REQUIRED ACTIONS:
1. Could you output the Ojay readme verbatim from "INTRODUCTION" up to and including "minimizing repetition."?
2. Can you pick up the Ojay readme after its last sentence and continue writing it?

[PROVIDED TEXT]

This software is Open Source Initiative approved Open Source Software.
Open Source Initiative Approved is a trademark of the Open Source Initiative.


INTRODUCTION
============

Ojay is a JavaScript programming interface that wraps the Yahoo! User Interface library. It
aims to make code easier to read and write, by allowing more sentence-like OO syntax and
minimizing repetition.

The download contains three build directories: min, pack and gzip. All contain the same
files: they contain the source files and compressed copies of said files (whose names end
with '-min'). Each uses a different compression strategy:

  * min - comments and whitespace are removed, local variables are renamed, and 'private'
    variables are obfuscated.

  * gzip - files are minified as in 'min', then gzipped. These are the most efficient
    files for use in production sites.

  * pack - files are minified as in 'min', and then encoded using the algorithm from
    Dean Edwards' Packer: http://dean.edwards.name/packer/ . Use these files if you
    cannot serve gzipped content for some reason.

[/PROVIDED TEXT]
[MATERIAL PROVIDED]

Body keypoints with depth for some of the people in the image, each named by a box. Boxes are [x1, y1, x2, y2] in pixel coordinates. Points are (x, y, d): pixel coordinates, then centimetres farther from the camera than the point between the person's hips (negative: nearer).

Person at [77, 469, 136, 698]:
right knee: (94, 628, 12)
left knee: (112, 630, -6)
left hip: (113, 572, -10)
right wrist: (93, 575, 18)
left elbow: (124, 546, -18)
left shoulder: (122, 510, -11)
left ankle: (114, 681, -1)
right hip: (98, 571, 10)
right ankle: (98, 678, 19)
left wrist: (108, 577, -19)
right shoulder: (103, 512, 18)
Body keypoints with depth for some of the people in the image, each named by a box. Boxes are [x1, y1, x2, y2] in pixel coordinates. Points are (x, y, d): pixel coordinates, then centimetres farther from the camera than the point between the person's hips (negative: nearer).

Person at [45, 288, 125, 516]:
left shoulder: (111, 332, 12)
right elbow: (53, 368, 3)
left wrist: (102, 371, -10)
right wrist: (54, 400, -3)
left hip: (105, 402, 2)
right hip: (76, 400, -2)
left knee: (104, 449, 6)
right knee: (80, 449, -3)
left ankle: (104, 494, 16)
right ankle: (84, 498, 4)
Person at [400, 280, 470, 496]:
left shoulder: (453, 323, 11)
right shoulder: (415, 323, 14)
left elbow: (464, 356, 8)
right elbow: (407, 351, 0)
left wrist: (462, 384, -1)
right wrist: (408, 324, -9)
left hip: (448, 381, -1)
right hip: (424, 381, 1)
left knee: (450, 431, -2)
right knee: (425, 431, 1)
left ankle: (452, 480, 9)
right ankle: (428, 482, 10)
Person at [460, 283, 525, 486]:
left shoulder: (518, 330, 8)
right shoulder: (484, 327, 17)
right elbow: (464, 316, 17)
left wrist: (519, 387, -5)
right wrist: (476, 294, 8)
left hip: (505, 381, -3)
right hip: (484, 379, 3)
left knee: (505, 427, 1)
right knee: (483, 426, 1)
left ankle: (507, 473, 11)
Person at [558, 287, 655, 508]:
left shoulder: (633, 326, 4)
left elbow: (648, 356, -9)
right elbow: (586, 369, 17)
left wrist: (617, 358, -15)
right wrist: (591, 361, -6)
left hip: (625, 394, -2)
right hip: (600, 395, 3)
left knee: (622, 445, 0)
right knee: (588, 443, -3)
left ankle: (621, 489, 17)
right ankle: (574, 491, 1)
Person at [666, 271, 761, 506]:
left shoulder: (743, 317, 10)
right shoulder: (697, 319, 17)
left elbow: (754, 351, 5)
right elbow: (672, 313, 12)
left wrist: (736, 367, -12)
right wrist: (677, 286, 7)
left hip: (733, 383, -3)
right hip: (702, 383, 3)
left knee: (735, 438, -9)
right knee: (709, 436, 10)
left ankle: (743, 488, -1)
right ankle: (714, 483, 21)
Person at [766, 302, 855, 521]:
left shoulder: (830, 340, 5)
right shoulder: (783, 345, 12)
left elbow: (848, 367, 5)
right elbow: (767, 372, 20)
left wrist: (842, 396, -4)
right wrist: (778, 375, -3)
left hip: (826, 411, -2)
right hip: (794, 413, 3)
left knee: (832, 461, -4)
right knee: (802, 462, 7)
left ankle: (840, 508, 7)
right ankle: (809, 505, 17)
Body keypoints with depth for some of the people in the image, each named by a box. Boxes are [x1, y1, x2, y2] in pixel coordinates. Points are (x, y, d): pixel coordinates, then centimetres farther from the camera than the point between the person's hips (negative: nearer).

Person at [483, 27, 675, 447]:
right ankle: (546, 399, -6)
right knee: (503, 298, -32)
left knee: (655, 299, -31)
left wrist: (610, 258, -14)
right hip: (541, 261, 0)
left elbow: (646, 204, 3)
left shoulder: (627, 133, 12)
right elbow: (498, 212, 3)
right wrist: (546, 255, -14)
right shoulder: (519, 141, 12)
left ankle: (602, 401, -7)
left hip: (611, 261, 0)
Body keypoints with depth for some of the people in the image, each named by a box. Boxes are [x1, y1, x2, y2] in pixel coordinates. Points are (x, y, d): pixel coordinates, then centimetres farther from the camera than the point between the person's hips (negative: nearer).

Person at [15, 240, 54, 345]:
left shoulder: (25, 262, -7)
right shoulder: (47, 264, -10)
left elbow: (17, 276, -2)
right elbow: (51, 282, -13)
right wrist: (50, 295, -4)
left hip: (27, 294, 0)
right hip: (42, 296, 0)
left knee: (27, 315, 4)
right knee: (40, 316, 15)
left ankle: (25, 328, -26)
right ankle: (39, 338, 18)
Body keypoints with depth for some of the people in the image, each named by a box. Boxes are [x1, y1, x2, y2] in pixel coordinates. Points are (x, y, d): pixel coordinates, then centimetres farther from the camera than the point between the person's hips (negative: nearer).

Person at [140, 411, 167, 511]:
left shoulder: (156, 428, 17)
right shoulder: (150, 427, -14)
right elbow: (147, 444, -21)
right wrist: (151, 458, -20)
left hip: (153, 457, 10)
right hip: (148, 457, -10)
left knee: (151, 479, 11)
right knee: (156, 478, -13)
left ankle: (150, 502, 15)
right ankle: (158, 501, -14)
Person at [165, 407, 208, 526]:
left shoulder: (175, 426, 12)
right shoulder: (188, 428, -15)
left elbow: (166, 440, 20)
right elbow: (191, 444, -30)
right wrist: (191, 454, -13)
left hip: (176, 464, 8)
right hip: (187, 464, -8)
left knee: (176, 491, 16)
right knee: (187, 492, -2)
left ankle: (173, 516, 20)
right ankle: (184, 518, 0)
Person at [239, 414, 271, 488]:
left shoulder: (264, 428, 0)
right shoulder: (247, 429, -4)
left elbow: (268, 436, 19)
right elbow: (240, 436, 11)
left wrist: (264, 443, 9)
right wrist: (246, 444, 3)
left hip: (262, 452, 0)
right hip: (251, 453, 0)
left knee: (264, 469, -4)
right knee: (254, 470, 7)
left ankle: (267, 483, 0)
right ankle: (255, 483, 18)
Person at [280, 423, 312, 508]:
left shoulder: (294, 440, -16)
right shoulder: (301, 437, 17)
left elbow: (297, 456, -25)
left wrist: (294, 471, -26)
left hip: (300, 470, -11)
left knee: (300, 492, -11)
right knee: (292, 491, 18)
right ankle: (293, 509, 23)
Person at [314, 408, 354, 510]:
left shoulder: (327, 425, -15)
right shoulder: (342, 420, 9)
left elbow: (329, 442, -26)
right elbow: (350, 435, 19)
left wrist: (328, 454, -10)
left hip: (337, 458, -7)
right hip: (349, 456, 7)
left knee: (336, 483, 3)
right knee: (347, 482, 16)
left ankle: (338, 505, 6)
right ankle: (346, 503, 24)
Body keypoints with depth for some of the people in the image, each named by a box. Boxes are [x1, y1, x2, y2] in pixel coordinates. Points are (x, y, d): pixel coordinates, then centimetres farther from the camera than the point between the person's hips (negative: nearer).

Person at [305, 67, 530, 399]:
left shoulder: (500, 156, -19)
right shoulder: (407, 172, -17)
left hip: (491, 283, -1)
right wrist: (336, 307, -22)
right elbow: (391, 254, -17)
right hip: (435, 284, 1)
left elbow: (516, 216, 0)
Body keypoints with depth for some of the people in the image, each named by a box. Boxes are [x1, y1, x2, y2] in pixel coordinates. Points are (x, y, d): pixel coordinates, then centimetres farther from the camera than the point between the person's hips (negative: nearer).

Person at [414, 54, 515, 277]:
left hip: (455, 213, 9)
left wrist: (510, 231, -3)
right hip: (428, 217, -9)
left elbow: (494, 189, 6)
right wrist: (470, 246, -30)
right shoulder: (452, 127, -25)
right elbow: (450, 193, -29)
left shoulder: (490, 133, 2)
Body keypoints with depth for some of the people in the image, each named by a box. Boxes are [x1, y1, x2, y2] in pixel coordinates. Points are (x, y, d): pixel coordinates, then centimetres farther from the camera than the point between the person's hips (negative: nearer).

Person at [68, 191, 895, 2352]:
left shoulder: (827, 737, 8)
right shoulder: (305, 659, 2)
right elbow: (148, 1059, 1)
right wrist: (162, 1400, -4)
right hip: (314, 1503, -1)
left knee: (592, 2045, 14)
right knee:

[/MATERIAL PROVIDED]

ANSWERS BY ITEM:
1.
INTRODUCTION
============

Ojay is a JavaScript programming interface that wraps the Yahoo! User Interface library. It
aims to make code easier to read and write, by allowing more sentence-like OO syntax and
minimizing repetition.

2.
Ojay's build files are generated using PackR, a Ruby version of Packer. The download also
contains a file named yui.js, which contains all the YUI build files used by Ojay in one
concatenated file. It includes the following:

  * yahoo-dom-event
  * selector
  * json
  * animation
  * connection
  * get
  * history

Further information and docs are available on the Ojay site: http://ojay.othermedia.org


DEVELOPMENT
===========

If you're checking this code out from the repository, you'll need to build the library from
the source files (contained in the /source directory). To do this, you'll need Ruby installed.
You can get Ruby for any platform from their web site:

http://www.ruby-lang.org/en/downloads/

You'll also need the PackR gem to compress code during the build process, and the staticmatic
gem to view the doc site and run tests.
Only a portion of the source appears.